Text shown:
________________
It can be inspected by certain categories of people (set out in Rule 188), and can be taken up by the solicitor for the registered owner on accountable receipt if production of the original is required, say for court purposes.

I'd say mark out what you believe you have (or be able to point it out on the map and compare that with what you actually received in the deed (on the instrument, or a copy), and then compare that with what the PRA actually registered.  It'll give you a good idea of where the error occurred, and should mean a faster resolution.

Edit:  It costs €2.50 to inspect an instrument (€25 for a copy) and a few quid to do map searches (not sure how much, but it's in the order of €6) so it's not entirely free.


----------



## sideswipe (11 Aug 2009)

> You can call into the public counters in Chancery St (part of the Four Courts complex, or Waterford (Cork Road). If it's one of these counties you can go to either office - Longford, Carlow, Meath, Westmeath, Kilkenny, Wexford, Clare, Louth, Wicklow, Dublin, Roscommon, Kildare, Sligo, Cavan, Cork, Limerick, Mayo and Donegal as the maps are digitised. If it's another county, you're better off going to the relevant office set out in the contact info, as the maps are still in paper form.
> http://www.prai.ie/eng/Contact_Us/La...t_Details.html


 
Thanks for that j26, very helpful. i will seek to inspect the instrument to see if that sheds any light on the problem.


----------



## Bronte (11 Aug 2009)

I think j26's post should be a key post as it could help a lot of people having issues with the new digital registration system.


----------
________________
Written task 1: Say whether each statement agrees with the forum thread on inspecting land registry records, answering yes or no and quoting the deciding words of the thread. (a) Inspecting an instrument costs €2.50. (b) The maps for Cork are still in paper form. (c) A copy of an instrument costs about €6.

(Collected data entries)
________________
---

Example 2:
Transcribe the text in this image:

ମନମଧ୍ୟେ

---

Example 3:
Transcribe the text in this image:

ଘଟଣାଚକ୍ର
________________
Written task 2: Lay out every line of the collected data listing above as a Markdown table with the columns Row and Line, giving each line a row number and leaving out blank lines.

Full answer 1:
(a) Yes: "It costs €2.50 to inspect an instrument"
(b) No: "Cork, Limerick, Mayo and Donegal as the maps are digitised"
(c) No: "€25 for a copy"

Full answer 2:
| Row | Line |
|---|---|
| 1 | --- |
| 2 | Example 2: |
| 3 | Transcribe the text in this image: |
| 4 | ମନମଧ୍ୟେ |
| 5 | --- |
| 6 | Example 3: |
| 7 | Transcribe the text in this image: |
| 8 | ଘଟଣାଚକ୍ର |